Examination of Witnesses (Questions 857-859)|
JAY KCMG AND
24 JUNE 2003
Chairman: Sir Michael, may I welcome
you and Mr Ricketts for the first part, which effectively is the
spill-over of the proceedings from this morning, a matter which
is particularly within your own sphere of knowledge and responsibility.
I shall call a number of colleagues in respect of that. Then we
will have a short break, when the proceedings there in respect
of our Iraq inquiry will then be in abeyance until we meet the
Foreign Secretary again on Friday morning, briefly, in public
session, then in private session. We will move on then to the
normal meeting with you and your colleagues in respect of the
FCO administration, the Annual Report. So first then on to the
Iraq inquiry. Mr Maples.
Q857 Mr Maples: Sir Michael, I wonder
if you can help us with something that came up this morning, which
I do not quite understand now. In answer to the different questions,
the Foreign Secretary said that the Defence and Overseas Policy
Committee last met on June 28, 2001, just after the election,
and therefore it has not met since, in what is now two years,
which included September 11, the Afghanistan war and the Iraq
war, and the War Cabinet, which had a slightly different membership,
met on 29 occasions, all apparently between 19 March and 28 April,
in other words, when the war was actually on, which was what one
would expect. So what I do not think I understand is, and, I think,
several other members of the Committee, we used to understand
the process by which foreign policy decisions were arrived at,
through a Cabinet sub-committee meeting, with detailed papers,
making a decision, reporting to the Cabinet and that being accountable
to Parliament; how does that process work now, if OPD, or DOP,
or whatever it is called now, effectively does not exist?

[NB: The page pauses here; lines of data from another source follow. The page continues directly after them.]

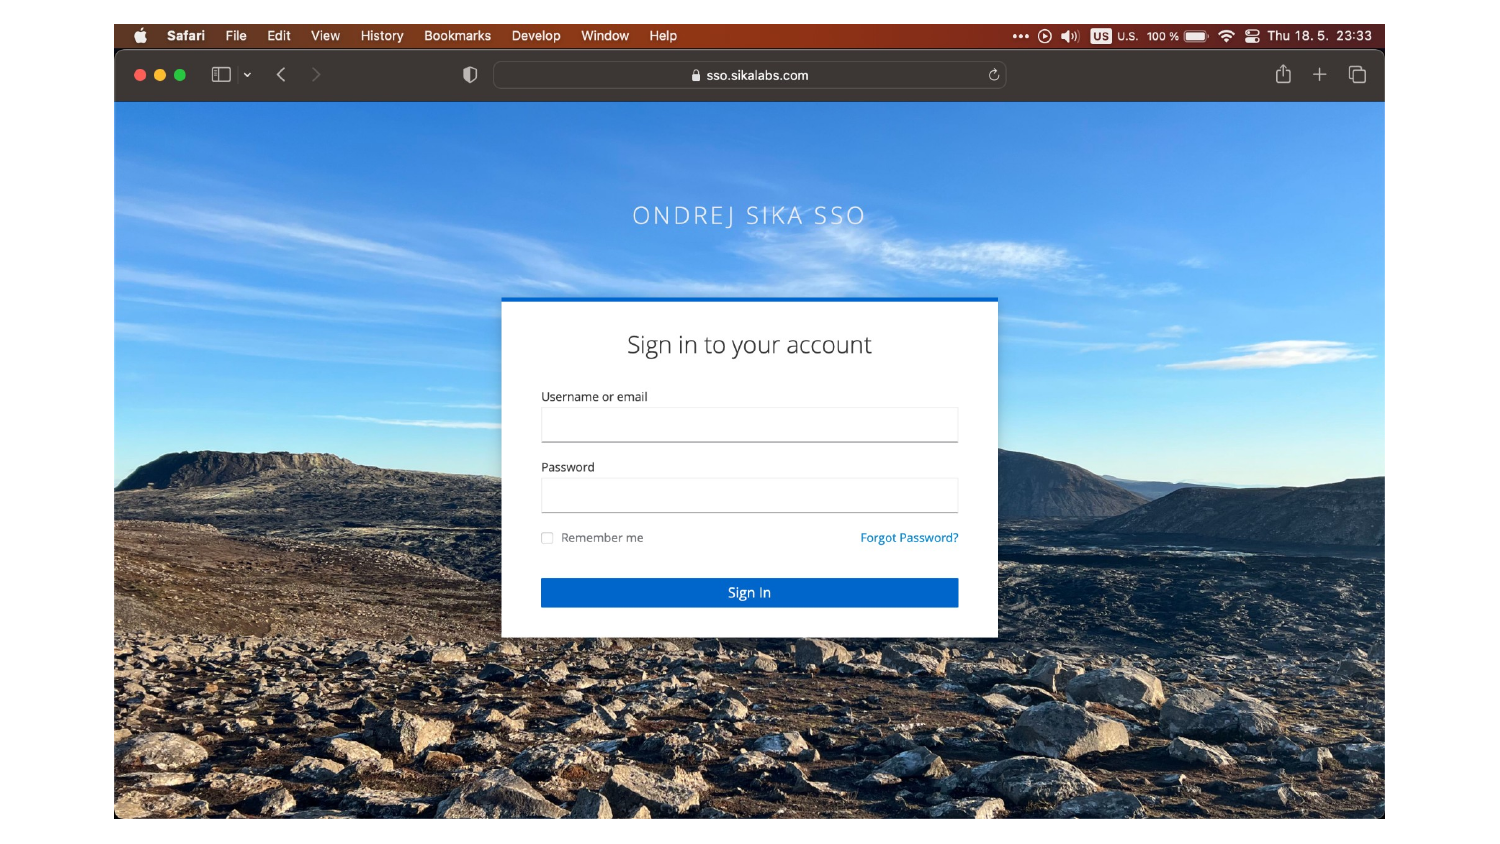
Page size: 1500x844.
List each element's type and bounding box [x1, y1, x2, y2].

picture [114, 24, 1385, 819]
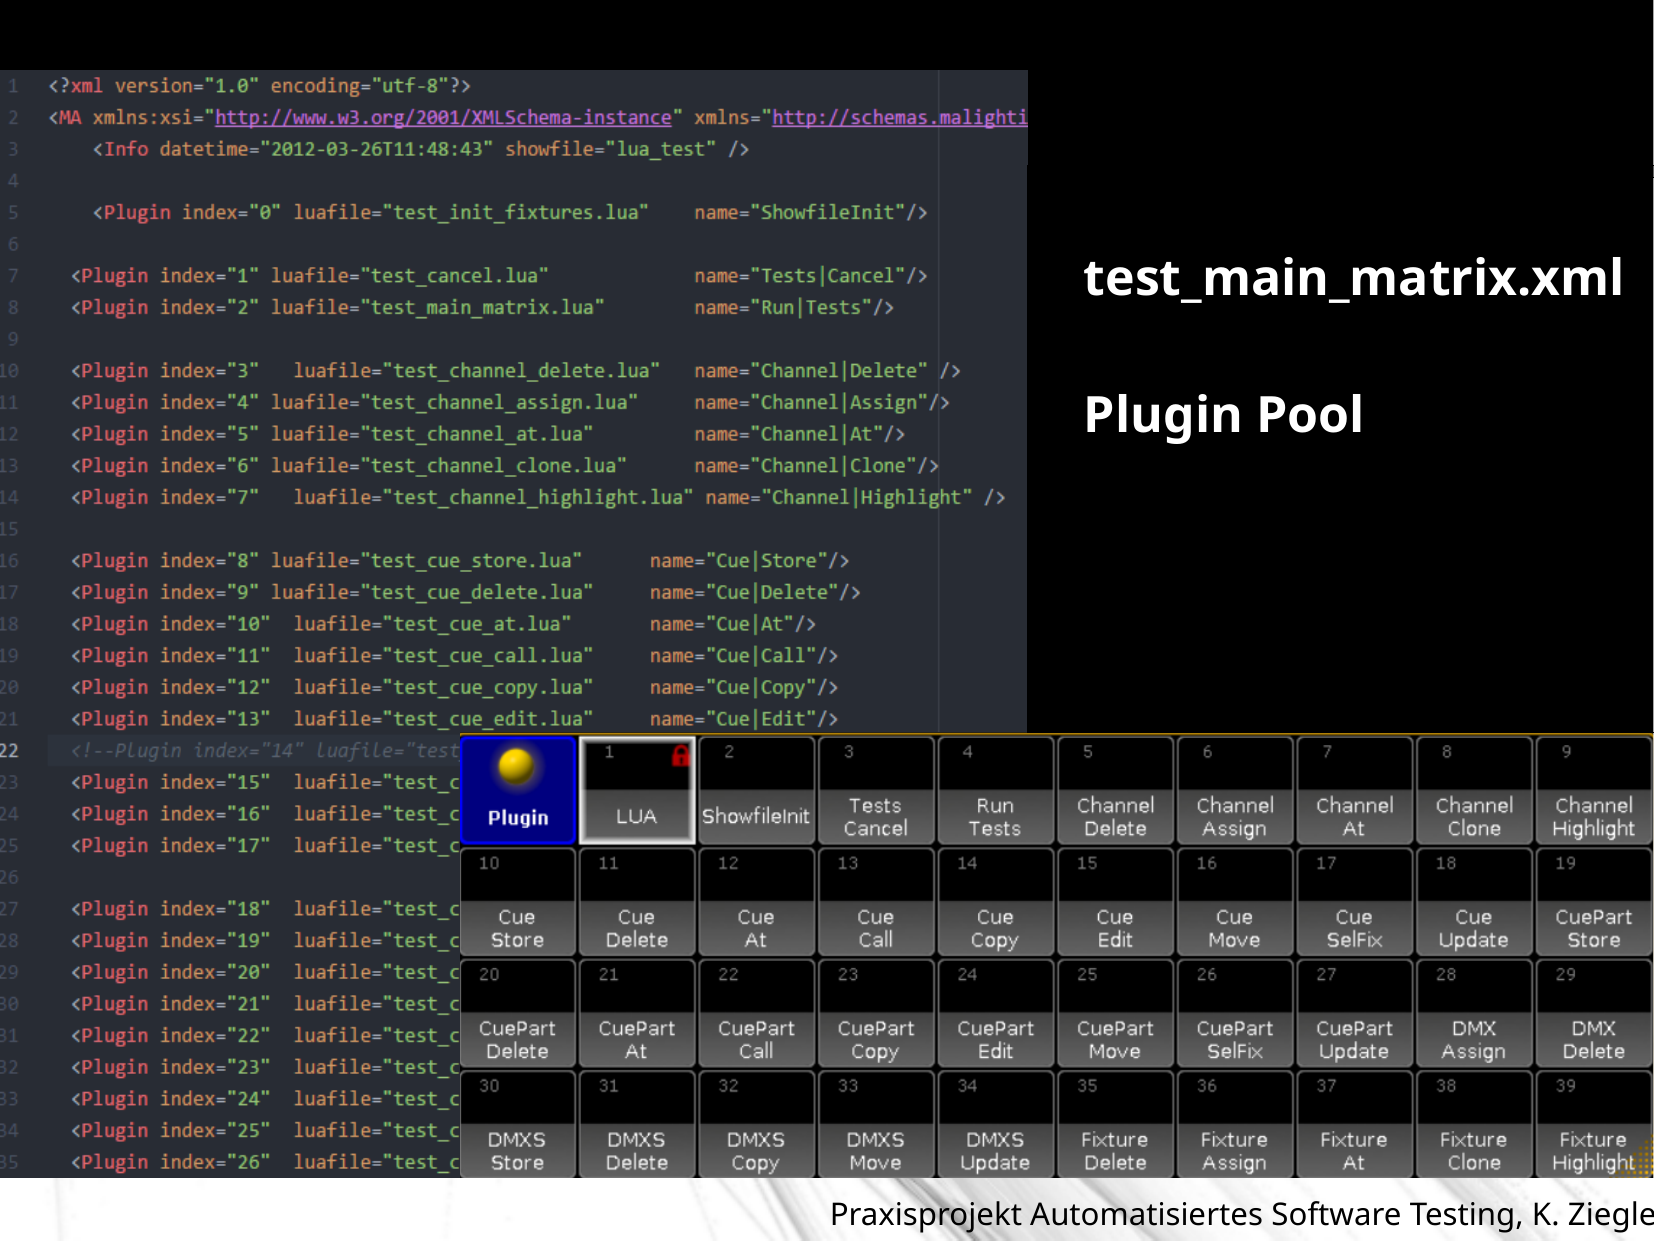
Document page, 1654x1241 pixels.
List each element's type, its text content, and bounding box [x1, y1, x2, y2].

text_box Praxisprojekt Automatisiertes Software Testing, K. Ziegler [814, 1184, 1654, 1241]
picture [0, 70, 1654, 1241]
text_box test_main_matrix.xml Plugin Pool [1069, 234, 1619, 438]
text_box [0, 0, 1654, 733]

Sir Michael Jay: The main ministerial
discussion which takes place on foreign policy issues is in Cabinet,
and there is a Cabinet meeting, there are always foreign affairs
on the agenda, and I think I am right in saying that Iraq was
on the agenda of each Cabinet meeting, or virtually every Cabinet
meeting, in the nine months, or so, up until the conflict broke
out, in April. The main, formal ministerial forum for discussing
foreign policy issues is in Cabinet.
Q858 Mr Maples: But those cannot
be a meeting of 23 people, all with detailed papers, setting out
military options and strategic options; presumably, there is some
pre-meeting which brings to Cabinet, as OPD would have done, a
Sir Michael Jay: There are informal
meetings of ministers, which will be chaired either by the Prime
Minister or by the Foreign Secretary, to discuss whatever the
issues of the day might be, which will meet as necessary.
Q859 Mr Maples: So there is no formal
structure, as there used to be with OPD, there is no formal channel
by which matters reach the Cabinet, after having been considered
in detail, as I say, with papers and options, and so on?
Sir Michael Jay: As the Foreign
Secretary said this morning, OPD itself did not meet in that period.